Yakın zamanda Suriye'de bir güvenli bölge kurulması konusunda farklı görüşler bulunduğuna ve fikri birliği oluşmadığına dikkati çeken Bakan Çavuşoğlu, bu konuda henüz verilmiş bir karar bulunmadığını söyledi.

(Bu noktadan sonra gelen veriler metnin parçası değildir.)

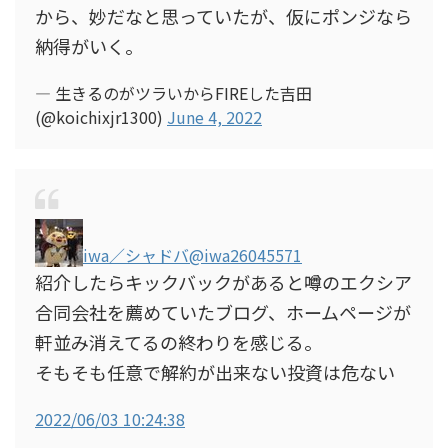
から、妙だなと思っていたが、仮にポンジなら
納得がいく。
— 生きるのがツラいからFIREした吉田
(@koichixjr1300)
June 4, 2022
iwa／シャドバ
@iwa26045571
紹介したらキックバックがあると噂のエクシア
合同会社を薦めていたブログ、ホームページが
軒並み消えてるの終わりを感じる。
そもそも任意で解約が出来ない投資は危ない
2022/06/03 10:24:38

- Dış basında Türkiye aleyhinde çıkan haberler

Dış basında Türkiye aleyhinde çıkan haberlere ilişkin bir soruyu da cevaplayan Çavuşoğlu, şöyle konuştu:

"Sistematik bir kampanya var. Güçlenen, büyüyen Türkiye'den rahatsız olanların desteklediği, yönlendirdiği ve İslam karşıtlarının yansıması olan bir kampanya. Çok çirkin bir kampanya yapıyorlar. Bazen dost ülkelerin yetkilileri bile bu kampanyalardan etkilenerek bize sorular soruyorlar. Biz onlardan bilgiler istiyoruz. Örneğin DAİŞ'ın petrolü Türkiye'ye geliyor diye. Bize bir nokta verdiler sonra baktık ki Kilis Belediyesi'nin asfalt şantiyesini sanki DAİŞ petrolünün satıldığı bir bölge gibi görmüşler, sonra özür dilediler bizden. Aynı şekilde 'DAİŞ'la gerekli mücadeleyi yapmıyorsunuz veya arazideki güçlere yardımcı olmuyorsunuz' diyorlar. Bin 600 peşmergeyi eğittik, aynı şekilde şimdi Musul Ulusal Muhafızları'nı eğitmeye başladık. 'Bağdat yönetiminin de güçlerini eğiteceğiz' diyoruz ancak bir an evvel yapılanması lazım. Herkesi kapsayacak daha dengeli bir orduya ya da güvenlik güçlerine sahip olması lazım ki bunları da eğitelim, donatalım."